• Provided passage:
# Mounting an Extractor



## Slow Modem

When we extracted, we learned that balancing the frames inside the extractor makes the process smoother. We learned that by not having it balanced and watching the extractor trying to jump around. Luckily, we only did that at low speeds, so that we could slow it down.

One thing I noticed is that the tops of the sides of plastic frames is just a tad wider than wooden frames. This requires wiggling, pushing, and muttering under my breath to get them in the bottom frame holders. I have ordered a few medium wooden frames to see if they fit any better. I may end up grinding/sanding the sides of the plastic frames a little to make them fit better in the extractor.

Anyways, I had an old pallet laying around in the yard and we mounted the extractor to that to give it a more stable base (plus now I could move it on a forklift if I had one!). We put 2X4s underneath the top pallet wood to strengthen the setup. Here's what it looks like:














This shows the 2x4 underneath for strengthening and support:
















Room for a bucket on the pallet under the outlet valve:


----------



## KQ6AR

The plastic frames go in easier if you give the top, & bottom guides a little bend with a crescent wrench or pipe nipple. It doesn't take much.


----------



## Slow Modem

KQ6AR said:


> The plastic frames go in easier if you give the top, & bottom guides a little bend with a crescent wrench or pipe nipple. It doesn't take much.


Thanks! I'll try to remember that.


----------



## Charlie B

Nice inexpensive fix to the wobble problem. I'm surprised Ollie Frank hasn't thought of that.


----------



## snl

Charlie B said:


> Nice inexpensive fix to the wobble problem.


I've taught my extractor how to "Rumba!"


----------



## Riskybizz

So I still haven't purchased my new 20 frame extractor yet, but the thought of taking a crescent wrench or tool to bend the frame guides so my plastic frames will fit into the slot is not the most exciting thought i've had this week. You guys are serious? I use PF100 and 120's and a lot of Mann Lake wood frames.


----------



## KQ6AR

With the Maxant 2-6-9 frame machine its a very easy thing to do. I don't know about the 20 frame extractor.


----------



## odfrank

Charlie B said:


> Nice inexpensive fix to the wobble problem. I'm surprised Ollie Frank hasn't thought of that.


I already way back in 1979 graduated to a 20 frame extractor and capping spinner bolted down to a sloped concrete floor with floor drain in a dedicated honey extracting room. Wives #2, 4 and 6 would not have permitted extracting in the garage or kitchen. Wives #1, 3, and 5 left me because I spent more time keeping bees and in my dedicated extracting room than with them. The garage is now reserved and spotless for the parking of wife #7's Mercedes convertible coup and her Hummer HT3 bee truck.


----------



## Charlie B

Riskybizz,

I don't know what Dan is talking about. My Mann Lake plastic PF's fit in fine with my Maxant 3100p without bending anything. The 20 frame I don't know about. Ask Jake with Maxant, he's on this forum all the time.

• Written problem A: Decide whether each statement agrees with the extractor thread, and support each yes or no with the deciding words quoted from it: (i) the extractor was mounted on an old pallet to give it a steadier base; (ii) Charlie B had to bend the guides before his Mann Lake plastic PF's would fit his Maxant 3100p; (iii) odfrank moved to a 20 frame extractor in 1979.
• Written problem B: Quote the extractor thread word for word, beginning at the words "When we extracted, we" and stopping after "slow it down.".
The material below has no connection to the extractor thread.

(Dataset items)
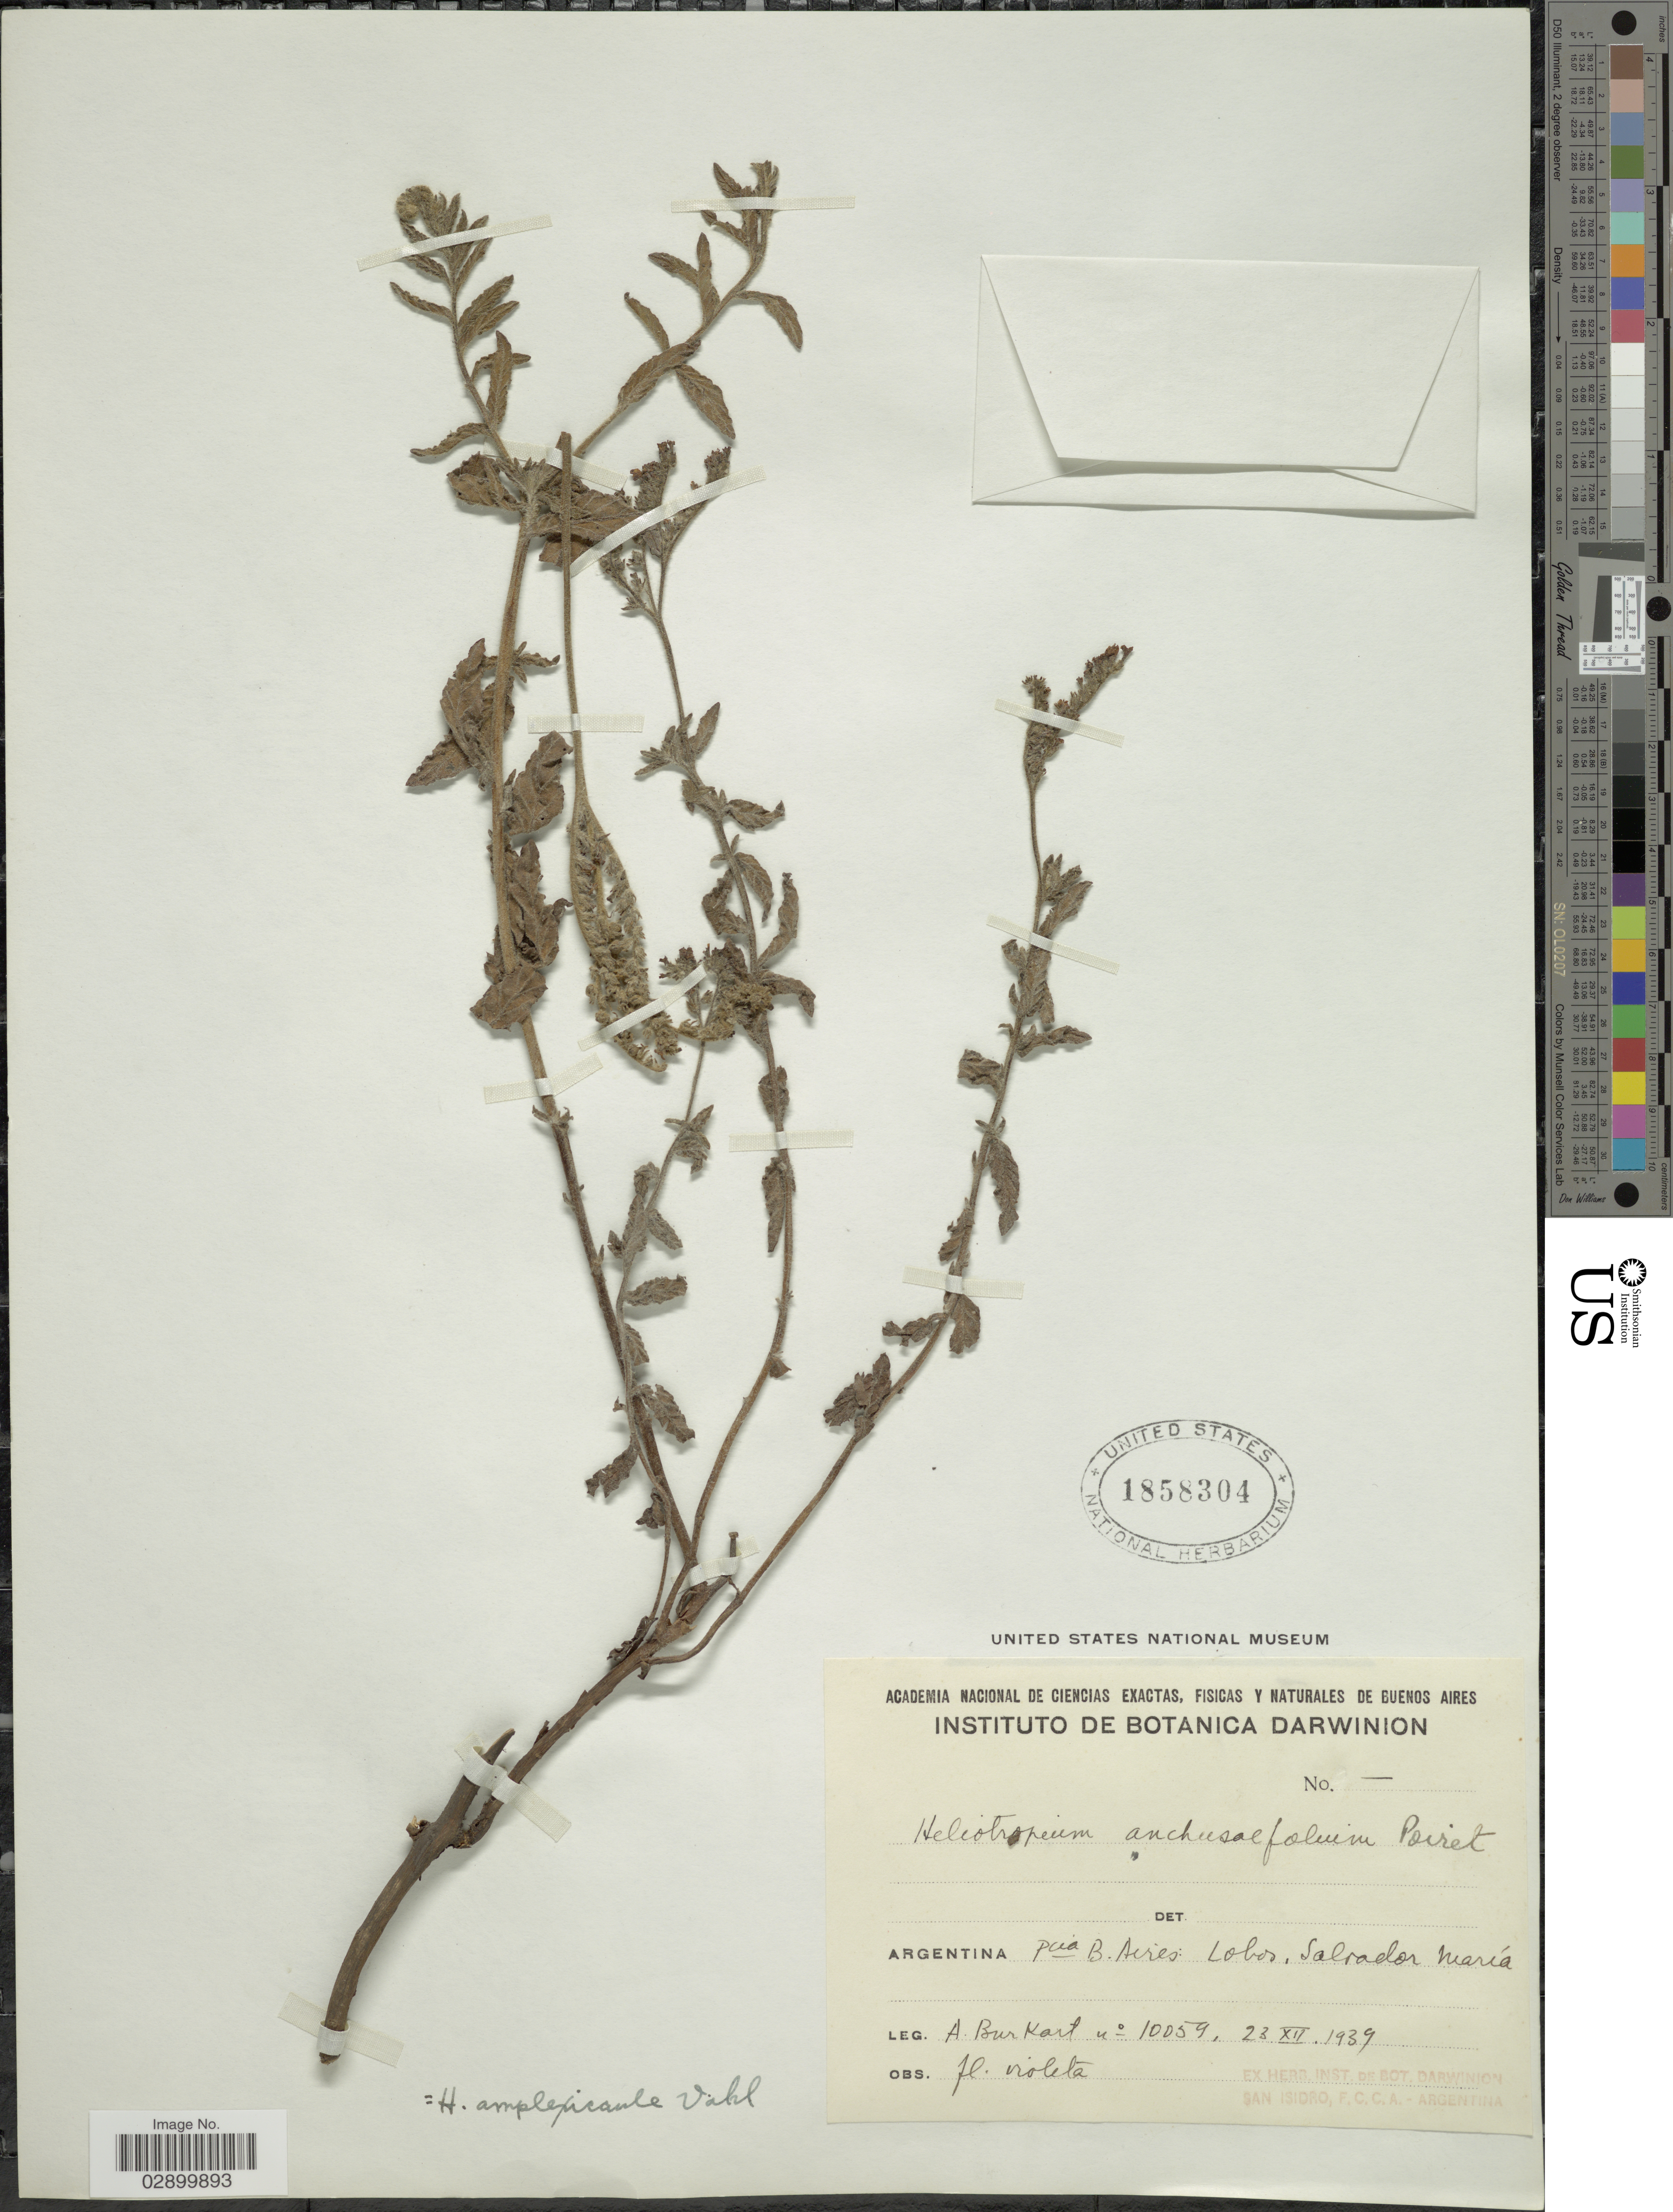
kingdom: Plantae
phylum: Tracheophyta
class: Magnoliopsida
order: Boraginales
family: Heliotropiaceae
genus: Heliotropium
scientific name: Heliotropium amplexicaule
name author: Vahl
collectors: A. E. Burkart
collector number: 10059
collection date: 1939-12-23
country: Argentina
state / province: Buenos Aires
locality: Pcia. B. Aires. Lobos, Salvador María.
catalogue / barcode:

• Full answer A:
(i) Yes: "I had an old pallet laying around in the yard and we mounted the extractor to that to give it a more stable base"
(ii) No: "My Mann Lake plastic PF's fit in fine with my Maxant 3100p without bending anything."
(iii) Yes: "I already way back in 1979 graduated to a 20 frame extractor"

• Full answer B:
When we extracted, we learned that balancing the frames inside the extractor makes the process smoother. We learned that by not having it balanced and watching the extractor trying to jump around. Luckily, we only did that at low speeds, so that we could slow it down.